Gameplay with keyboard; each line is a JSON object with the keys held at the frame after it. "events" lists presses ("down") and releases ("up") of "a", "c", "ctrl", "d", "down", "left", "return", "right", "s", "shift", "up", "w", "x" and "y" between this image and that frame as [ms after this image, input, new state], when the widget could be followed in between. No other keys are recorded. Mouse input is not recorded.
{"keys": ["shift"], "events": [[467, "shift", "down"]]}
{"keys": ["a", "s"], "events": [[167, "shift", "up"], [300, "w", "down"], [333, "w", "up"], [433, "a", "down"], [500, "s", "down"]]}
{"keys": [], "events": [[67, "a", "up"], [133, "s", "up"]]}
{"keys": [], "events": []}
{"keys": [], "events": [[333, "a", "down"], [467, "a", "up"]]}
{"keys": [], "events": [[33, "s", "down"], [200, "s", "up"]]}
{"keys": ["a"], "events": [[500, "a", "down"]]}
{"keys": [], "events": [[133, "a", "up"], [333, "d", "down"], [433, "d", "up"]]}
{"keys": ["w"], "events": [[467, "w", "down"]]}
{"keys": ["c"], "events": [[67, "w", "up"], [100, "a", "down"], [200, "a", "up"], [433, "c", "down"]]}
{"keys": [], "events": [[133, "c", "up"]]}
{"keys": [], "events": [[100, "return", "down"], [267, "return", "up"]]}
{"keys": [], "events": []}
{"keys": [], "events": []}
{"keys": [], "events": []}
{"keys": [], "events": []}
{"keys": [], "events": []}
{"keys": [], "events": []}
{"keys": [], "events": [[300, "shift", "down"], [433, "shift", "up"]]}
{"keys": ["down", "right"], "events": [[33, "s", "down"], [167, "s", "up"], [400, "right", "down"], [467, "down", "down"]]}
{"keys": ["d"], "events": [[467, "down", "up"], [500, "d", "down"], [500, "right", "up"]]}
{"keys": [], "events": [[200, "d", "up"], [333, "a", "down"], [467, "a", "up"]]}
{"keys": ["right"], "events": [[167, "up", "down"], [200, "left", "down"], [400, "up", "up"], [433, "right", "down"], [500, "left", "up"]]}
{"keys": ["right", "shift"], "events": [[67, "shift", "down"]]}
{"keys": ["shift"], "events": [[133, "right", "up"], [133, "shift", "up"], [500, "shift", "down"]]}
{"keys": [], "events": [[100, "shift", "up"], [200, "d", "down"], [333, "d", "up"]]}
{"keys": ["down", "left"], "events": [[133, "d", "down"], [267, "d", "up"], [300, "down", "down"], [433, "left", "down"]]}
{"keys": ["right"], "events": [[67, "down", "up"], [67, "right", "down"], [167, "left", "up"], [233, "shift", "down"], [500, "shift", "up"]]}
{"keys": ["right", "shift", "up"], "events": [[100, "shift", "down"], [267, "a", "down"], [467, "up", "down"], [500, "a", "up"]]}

**WORK REQUIRED**
Repeat every record exactly, so that nothing is lost or altered.

**ANSWER TO THE PROBLEM**
Gameplay with keyboard; each line is a JSON object with the keys held at the frame after it. "events" lists presses ("down") and releases ("up") of "a", "c", "ctrl", "d", "down", "left", "return", "right", "s", "shift", "up", "w", "x" and "y" between this image and that frame as [ms after this image, input, new state], when the widget could be followed in between. No other keys are recorded. Mouse input is not recorded.
{"keys": ["shift"], "events": [[467, "shift", "down"]]}
{"keys": ["a", "s"], "events": [[167, "shift", "up"], [300, "w", "down"], [333, "w", "up"], [433, "a", "down"], [500, "s", "down"]]}
{"keys": [], "events": [[67, "a", "up"], [133, "s", "up"]]}
{"keys": [], "events": []}
{"keys": [], "events": [[333, "a", "down"], [467, "a", "up"]]}
{"keys": [], "events": [[33, "s", "down"], [200, "s", "up"]]}
{"keys": ["a"], "events": [[500, "a", "down"]]}
{"keys": [], "events": [[133, "a", "up"], [333, "d", "down"], [433, "d", "up"]]}
{"keys": ["w"], "events": [[467, "w", "down"]]}
{"keys": ["c"], "events": [[67, "w", "up"], [100, "a", "down"], [200, "a", "up"], [433, "c", "down"]]}
{"keys": [], "events": [[133, "c", "up"]]}
{"keys": [], "events": [[100, "return", "down"], [267, "return", "up"]]}
{"keys": [], "events": []}
{"keys": [], "events": []}
{"keys": [], "events": []}
{"keys": [], "events": []}
{"keys": [], "events": []}
{"keys": [], "events": []}
{"keys": [], "events": [[300, "shift", "down"], [433, "shift", "up"]]}
{"keys": ["down", "right"], "events": [[33, "s", "down"], [167, "s", "up"], [400, "right", "down"], [467, "down", "down"]]}
{"keys": ["d"], "events": [[467, "down", "up"], [500, "d", "down"], [500, "right", "up"]]}
{"keys": [], "events": [[200, "d", "up"], [333, "a", "down"], [467, "a", "up"]]}
{"keys": ["right"], "events": [[167, "up", "down"], [200, "left", "down"], [400, "up", "up"], [433, "right", "down"], [500, "left", "up"]]}
{"keys": ["right", "shift"], "events": [[67, "shift", "down"]]}
{"keys": ["shift"], "events": [[133, "right", "up"], [133, "shift", "up"], [500, "shift", "down"]]}
{"keys": [], "events": [[100, "shift", "up"], [200, "d", "down"], [333, "d", "up"]]}
{"keys": ["down", "left"], "events": [[133, "d", "down"], [267, "d", "up"], [300, "down", "down"], [433, "left", "down"]]}
{"keys": ["right"], "events": [[67, "down", "up"], [67, "right", "down"], [167, "left", "up"], [233, "shift", "down"], [500, "shift", "up"]]}
{"keys": ["right", "shift", "up"], "events": [[100, "shift", "down"], [267, "a", "down"], [467, "up", "down"], [500, "a", "up"]]}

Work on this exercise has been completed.